The outcome of T253673, is to go with idea 3 - rolling restarts.
Work:
- Patch Scap to do the rolling restart always (instead of only every once in a while, currently based on unreliable opcache thresholds) -- https://gerrit.wikimedia.org/r/631776
- Patch Scap to implement an emergency flag that will perform this restart in a way that does not ensure live server capacity, in case of a bad patch having taken down the site in large part.
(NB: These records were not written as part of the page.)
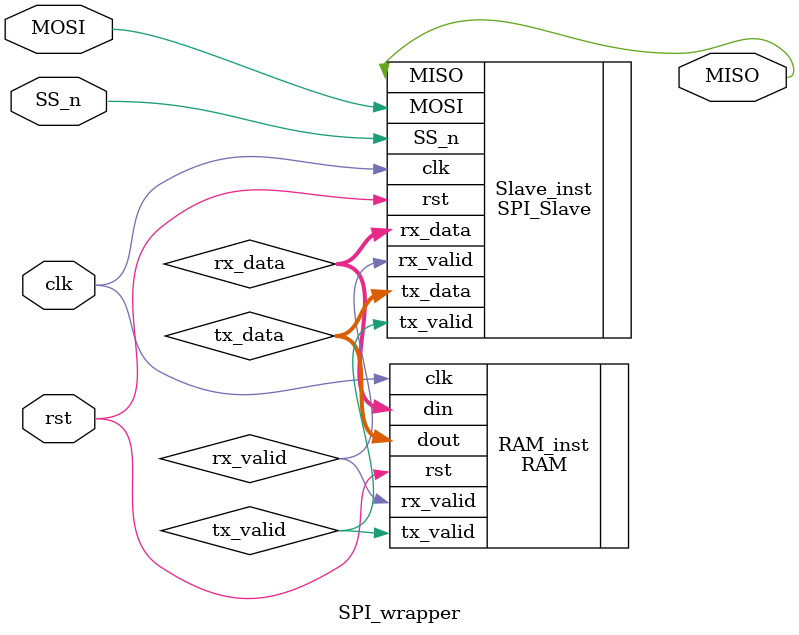
<source format=v>
module SPI_wrapper(
input clk,rst,SS_n,MOSI,
output MISO
);
/*wires*/
wire tx_valid,rx_valid;
wire [7:0] tx_data;
wire [9:0] rx_data;
/*instantiations*/
SPI_Slave Slave_inst(
.clk(clk),
.rst(rst),
.MISO(MISO),
.MOSI(MOSI),
.SS_n(SS_n),
.tx_valid(tx_valid),
.rx_valid(rx_valid),
.tx_data(tx_data),
.rx_data(rx_data));
RAM RAM_inst(
.clk(clk),
.rst(rst),
.tx_valid(tx_valid),
.rx_valid(rx_valid),
.din(rx_data),
.dout(tx_data));

  
endmodule

</source>
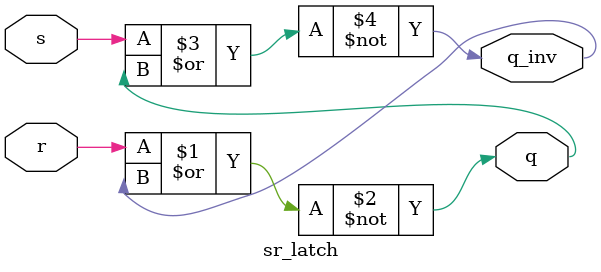
<source format=sv>
module sr_latch(input logic s, input logic r, output logic q, output logic q_inv);
  assign q = ~(r | q_inv);
  assign q_inv = ~(s | q);
endmodule

</source>
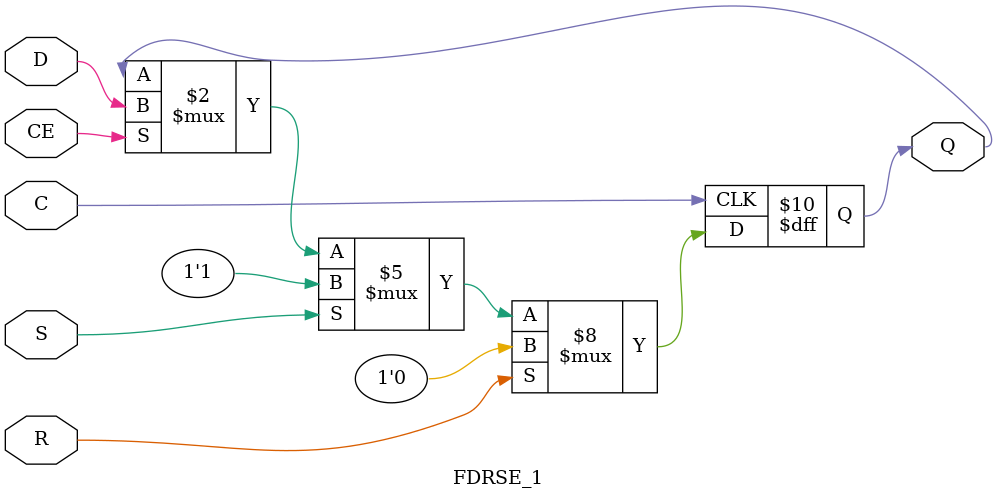
<source format=v>

/*

FUNCTION	: D-FLIP-FLOP with sync reset, sync set and clock enable

*/

`celldefine
`timescale  100 ps / 10 ps

module FDRSE_1 (Q, C, CE, D, R, S);

    parameter INIT = 1'b0;

    output Q;
    reg    Q;

    input  C, CE, D, R, S;

	always @(negedge C)
	    if (R)
		Q <= 0;
	    else if (S)
		Q <= 1;
	    else if (CE)
		Q <= D;

endmodule

</source>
Tracked by T243009: Add option in Scap to restart php-fpm for emergency deployments, and skip depooling/pooling servers
- Deploy updated Scap to Beta Cluster -- https://integration.wikimedia.org/ci/job/scap-beta-deb/118/
- Package Scap for production aptitude.
- Deploy updated Scap to production.
- Measure timing before and after, and report on task.
- Test results:
- With php_fpm_always_restart: false, scap sync-file README takes 1m19.942s
- With php_fpm_always_restart: true, scap sync-file README takes 3m12.836s
- Set opcache.validate_timestamps=0 on prod canaries.
* [ ] Set opcache.validate_timestamps=0 in Beta Cluster app servers that do php-fpm restarts.
- Set opcache.validate_timestamps=0 on all appserver clusters that do php-fpm restarts.
Out of scope for this task:
- Deal with long-running jobs and maintenance scripts.